AVA DUVERNAY: Martin le Grand

Après un carton aux États-Unis, « Selma », le biopic consacré à Martin Luther King, arrive dans nos salles. L’occasion de se remémorer le combat mené par un homme imprégné de religion et de pacifisme.

Martin Luther King pouvait aussi se prévaloir de soutiens dans la communauté blanche.

« Selma » ouvre sur un point d’orgue. En 1964, le docteur Martin Luther King reçoit le prix Nobel de la paix. Mais cet anoblissement ne change rien au fait que, chez lui, loin de la paisible Norvège, le ségrégationnisme fait toujours rage, surtout dans les États du Sud, où le Ku Klux Klan est solidement implanté. Peu avant de recevoir ce prix, King a vécu une de ses plus grandes déceptions : le désormais fameux « 16th Street Baptist Church bombing » à Birmingham en Alabama, qui coûta la vie à quatre fillettes noires fin 1963, juste après qu’il eut mené une de ses campagnes antiracistes dans cette ville. Logique donc que, une fois retourné aux États-Unis, il concentre ses efforts sur l’Alabama. Cette fois, le déploiement de militant-e-s se déroule sur fond d’élections. Alors que la loi oblige les comtés à enregistrer l’inscription sur les listes électorales de toute personne, les Noirs se voient toujours refuser l’accès au vote par une administration forcément raciste. Et le fait que le gouverneur George Wallace, qui veut se faire réélire, soit un ségrégationniste convaincu n’arrange pas les choses.
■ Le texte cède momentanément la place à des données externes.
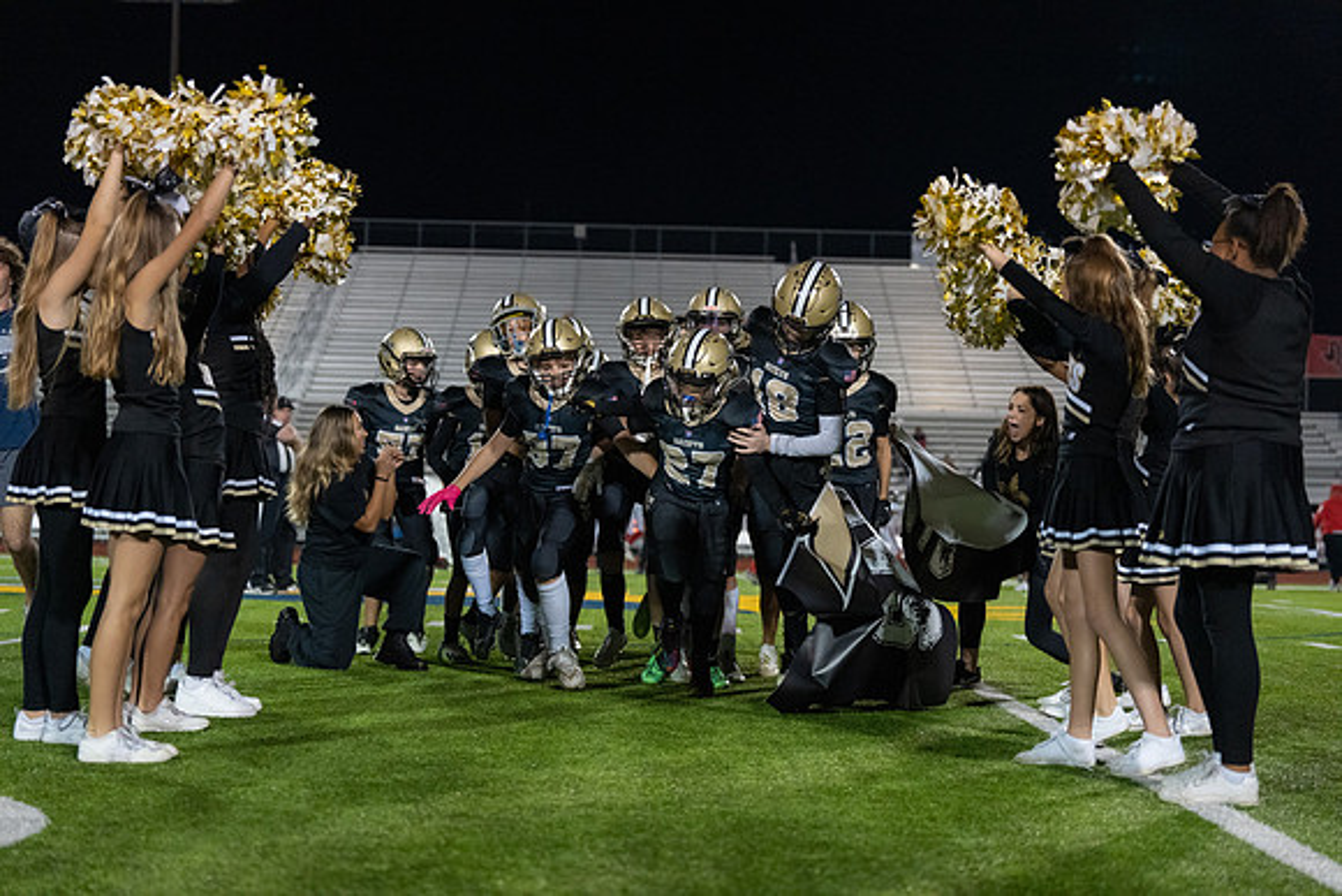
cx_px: 671
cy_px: 448
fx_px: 2610
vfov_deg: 19.5
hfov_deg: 28.8
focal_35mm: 70
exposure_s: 1/1250
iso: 6400
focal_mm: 70
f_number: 2.8
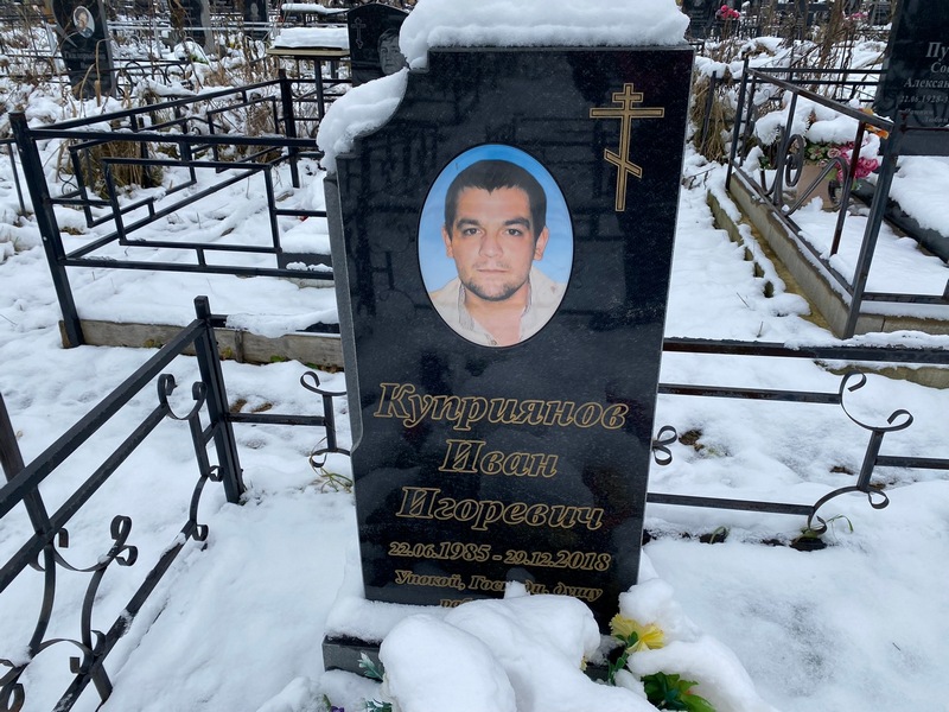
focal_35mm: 26
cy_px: 356
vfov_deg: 53.1
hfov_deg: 67.3
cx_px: 474
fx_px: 713
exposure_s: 1/400
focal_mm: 4.25
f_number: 1.8
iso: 32
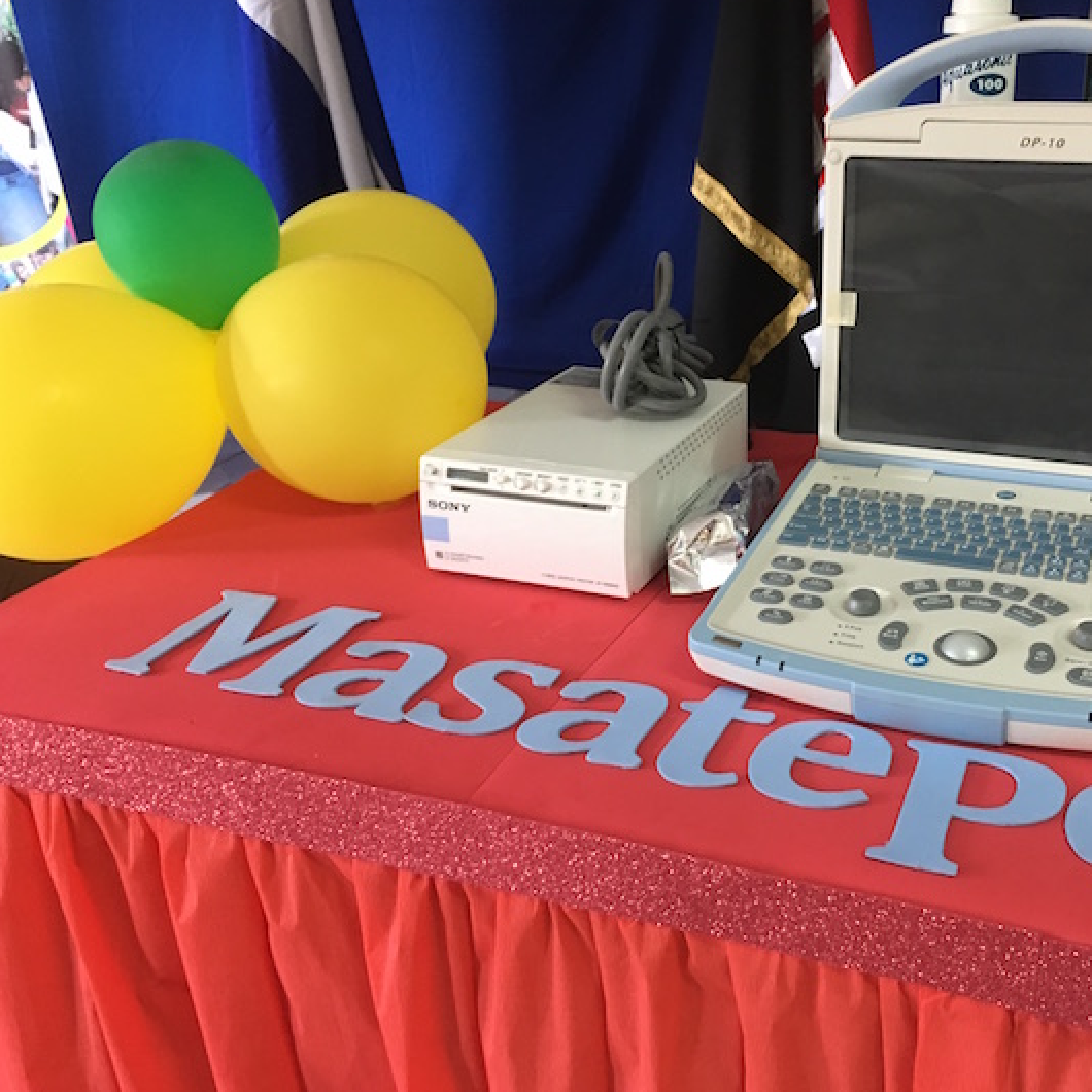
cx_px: 748
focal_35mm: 36
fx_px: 1285
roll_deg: +1.1
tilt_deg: -21.8
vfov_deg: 46.0
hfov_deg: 45.2
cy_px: 544
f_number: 2.2
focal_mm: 4.15
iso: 80
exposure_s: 1/15
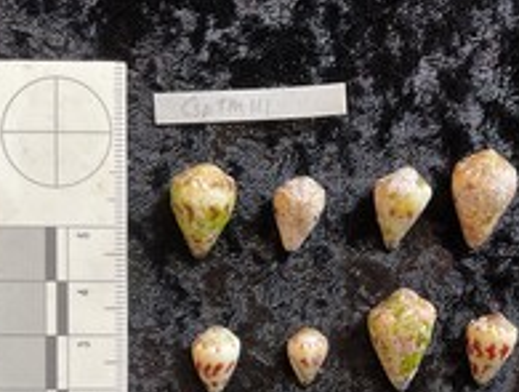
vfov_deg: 27.3
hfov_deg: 36.0
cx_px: 383
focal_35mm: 52
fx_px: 781
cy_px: 335
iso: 40
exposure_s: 1/50
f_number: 1.8
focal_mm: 3
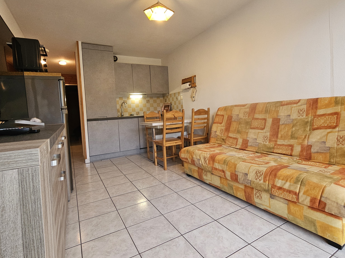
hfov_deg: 91.0
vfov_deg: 74.6
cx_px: 170
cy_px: 119
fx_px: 169
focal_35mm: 17
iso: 400
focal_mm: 2.2
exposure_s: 1/50
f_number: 2.2
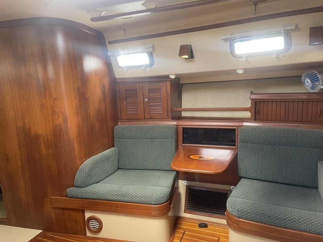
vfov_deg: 53.1
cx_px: 162
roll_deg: +2.9
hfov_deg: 67.3
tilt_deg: -8.8
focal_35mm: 26
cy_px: 121
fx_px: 243
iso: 160
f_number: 1.6
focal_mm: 5.1
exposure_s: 1/60
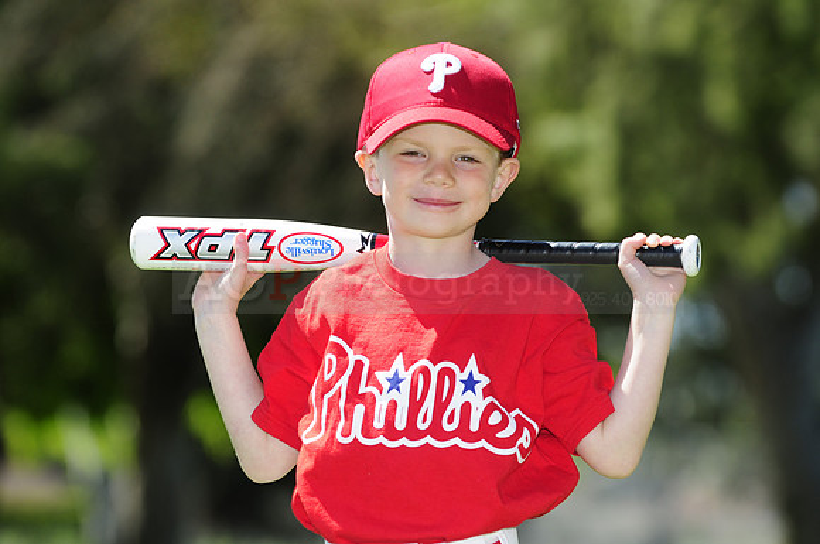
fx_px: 4435
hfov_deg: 10.6
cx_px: 410
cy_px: 272
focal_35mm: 195
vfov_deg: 7.0
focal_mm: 130
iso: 200
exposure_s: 1/1250
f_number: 3.5
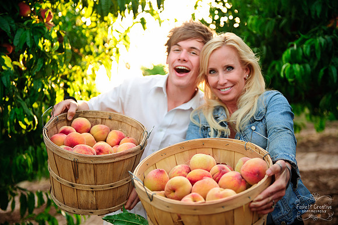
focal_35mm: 50
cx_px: 169
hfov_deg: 39.6
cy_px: 112
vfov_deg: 27.0
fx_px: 469
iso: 200
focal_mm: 50
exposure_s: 1/160
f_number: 2.8
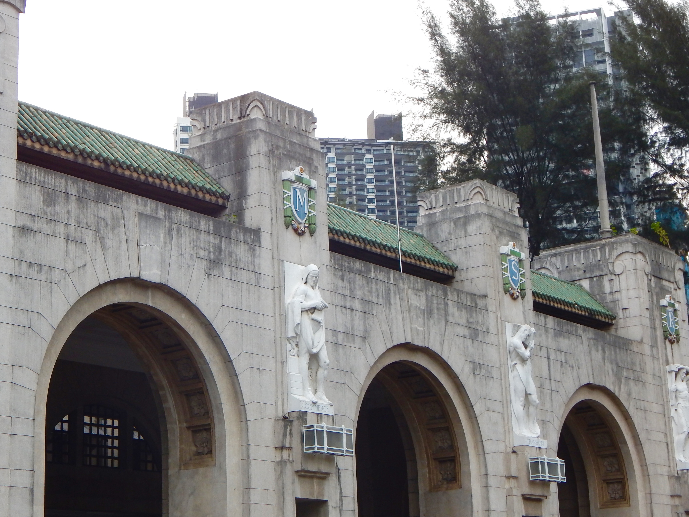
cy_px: 218
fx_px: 1473
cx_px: 274
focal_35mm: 74
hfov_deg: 26.3
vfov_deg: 19.9
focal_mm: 10.9
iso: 125
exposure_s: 1/200
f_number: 4
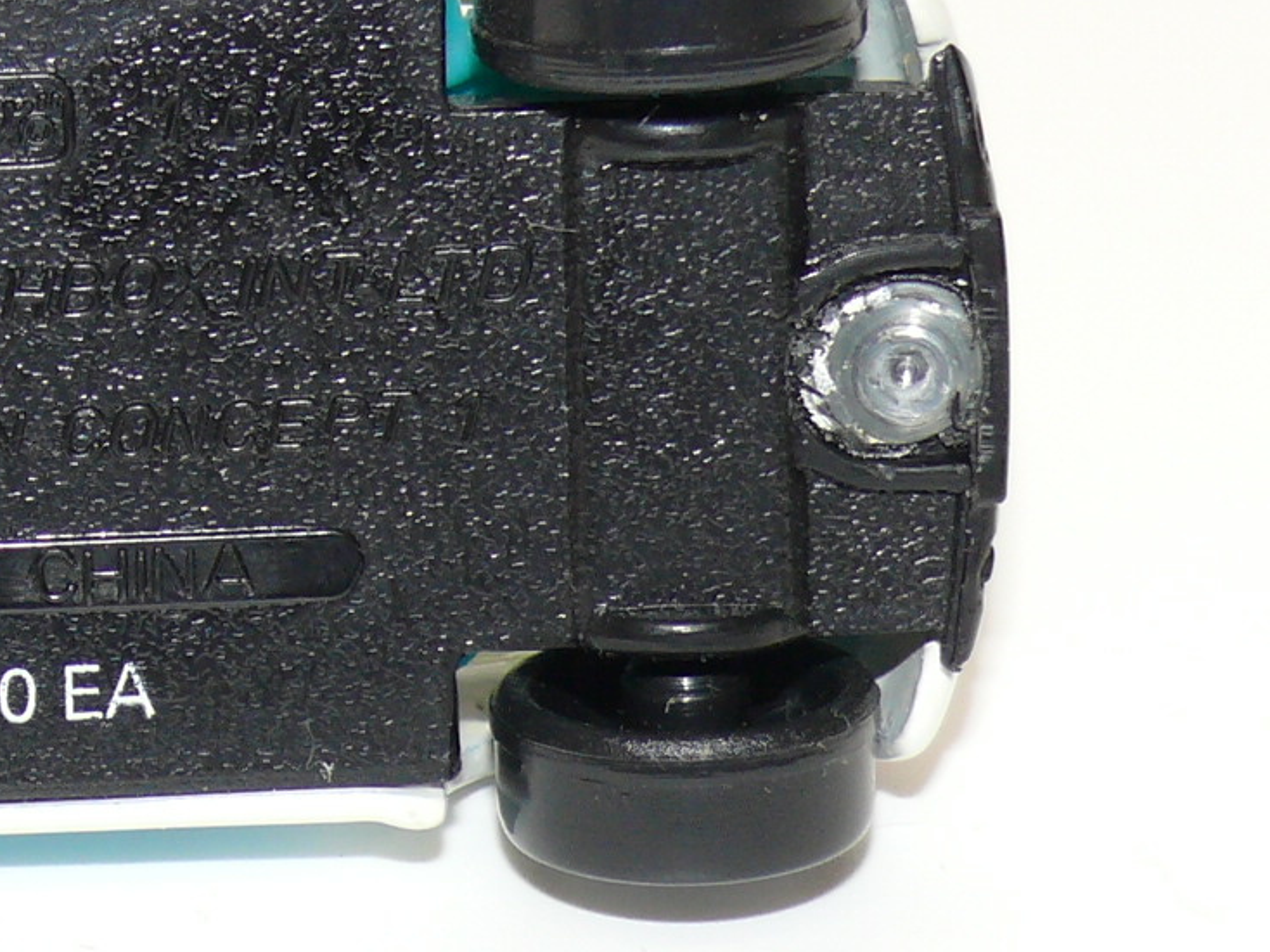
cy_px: 370
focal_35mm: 229
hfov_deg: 8.6
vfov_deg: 6.5
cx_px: -59
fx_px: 8399
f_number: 4
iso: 100
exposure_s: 1/30
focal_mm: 13.7
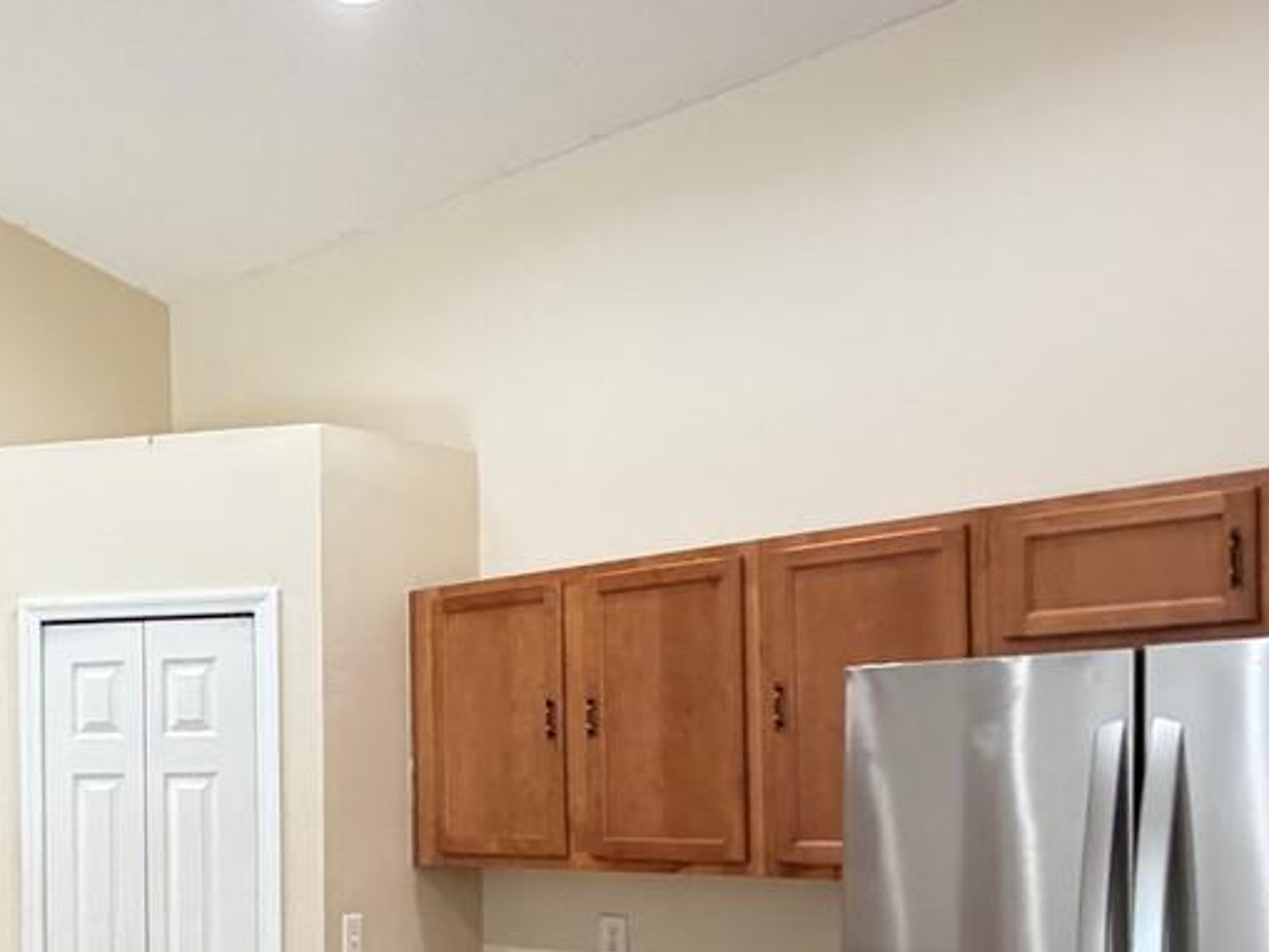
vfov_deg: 31.9
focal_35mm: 44
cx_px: -155
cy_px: 773
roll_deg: +0.7
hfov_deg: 36.0
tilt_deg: +0.7
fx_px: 1613
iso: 640
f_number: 2.2
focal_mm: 2.22
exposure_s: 1/60
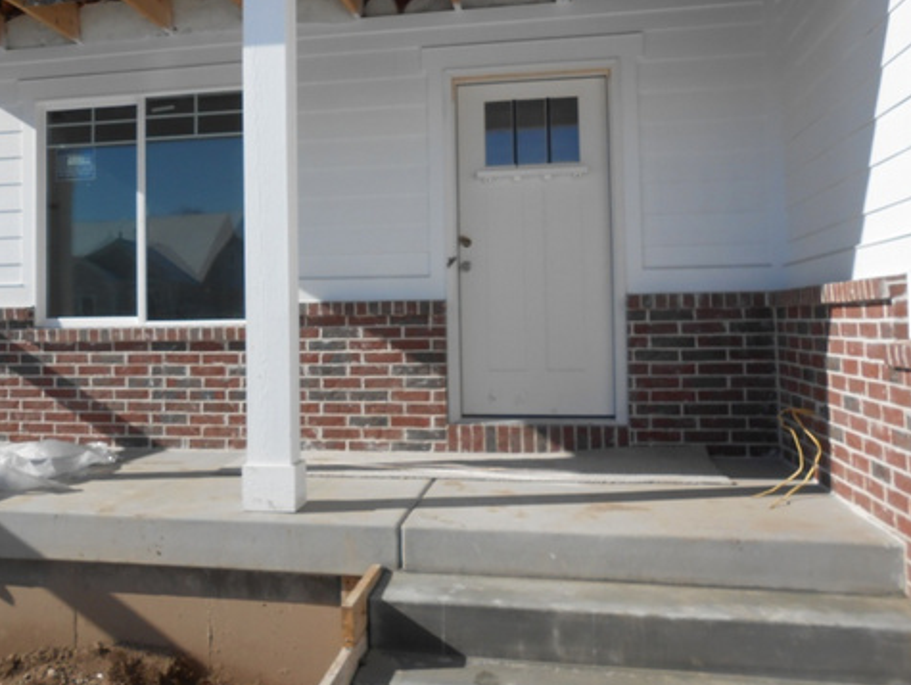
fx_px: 922
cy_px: 284
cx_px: 330
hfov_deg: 51.9
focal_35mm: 35
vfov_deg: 40.6
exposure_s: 1/1250
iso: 80
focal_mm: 4.6
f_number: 3.5
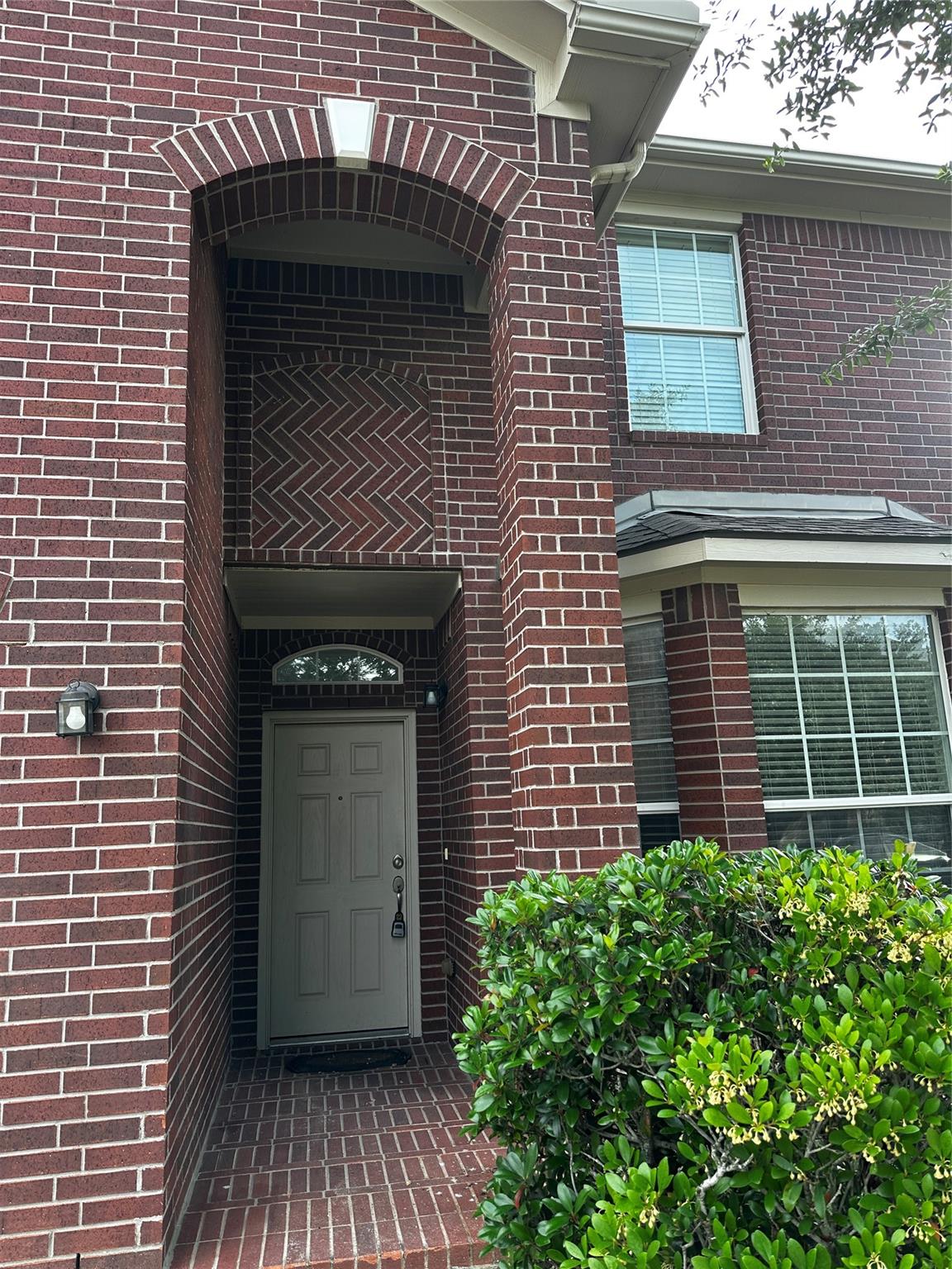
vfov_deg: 71.6
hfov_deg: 56.8
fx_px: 880
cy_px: 634
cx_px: 476
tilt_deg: +11.4
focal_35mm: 24
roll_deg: +1.1
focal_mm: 6.86
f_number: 1.78
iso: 80
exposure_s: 1/252
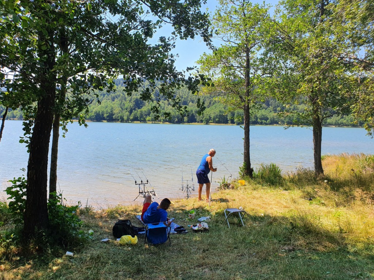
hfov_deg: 67.3
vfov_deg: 53.1
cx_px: 187
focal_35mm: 26
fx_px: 281
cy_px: 140
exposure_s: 1/944
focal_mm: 4.32
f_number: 2.4
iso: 50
En parallèle, King multiplie les démarches auprès du président Lyndon B. Johnson. Celui-ci, débordé par la guerre au Vietnam, tente de freiner l’ardeur du charismatique leader par des paroles et des actes – notamment la mise sous surveillance par le FBI de toutes ses conversations. Le reste appartient à l’histoire : la marche sur Selma sera, après un épisode malheureux, un franc succès et le président cédera aux demandes de King d’abroger les pratiques discriminatoires dans le sud des États-Unis.

Un des grands apports du film est de ne pas être qu’un biopic sur Martin Luther King. En effet, on ne le voit ni grandir, ni même tenir son discours légendaire à Washington – celui qui commence par « I have a dream » – et, vers la fin, on n’indique que par une note de bas d’écran que King va se faire assassiner. À noter que la famille de King a interdit aux producteurs l’utilisation de citations.

Cette concentration sur les événements qui se déroulèrent à Selma a plusieurs avantages. Elle permet de présenter d’autres militants de haut rang du mouvement et leurs relations, parfois très conflictuelles, avec King ; comme Malcolm X qui, vers la fin de sa vie, a voulu se réconcilier avec le pasteur militant. Et elle met en scène la confrontation concrète entre un État fédéré et toute sa machinerie raciste – ses policiers, ses Klansmen et ses agriculteurs blancs appauvris – et un mouvement de base qui comporte aussi bien des militants noirs que des blancs. Si on y ajoute le fait que la réalisatrice Ava DuVernay fait osciller son film entre deux perspectives, l’une biographique et l’autre tirée directement des notes historiques du FBI, on obtient en principe une tranche d’histoire passionnante.

Certes, certains éléments de « Selma », comme la religiosité omniprésente, peuvent irriter un public européen ; mais au final le film est loin de l’hagiographie larmoyante et épique qu’on pouvait redouter en s’installant dans la salle. La seule chose qui manque, et qui aurait certainement pu aider à populariser encore plus le film, est un lien direct avec Ferguson et les autres villes où les Noirs américains sont toujours abattus sans grandes conséquences et traités comme des citoyens de seconde zone, une cinquantaine d’années après les événements de Selma. En ce sens, le combat mené par King et ses camarades est loin d’être terminé, même sous l’administration Obama.

À l’Utopolis Kirchberg, Ariston, Kursaal et Ciné Wasserhaus.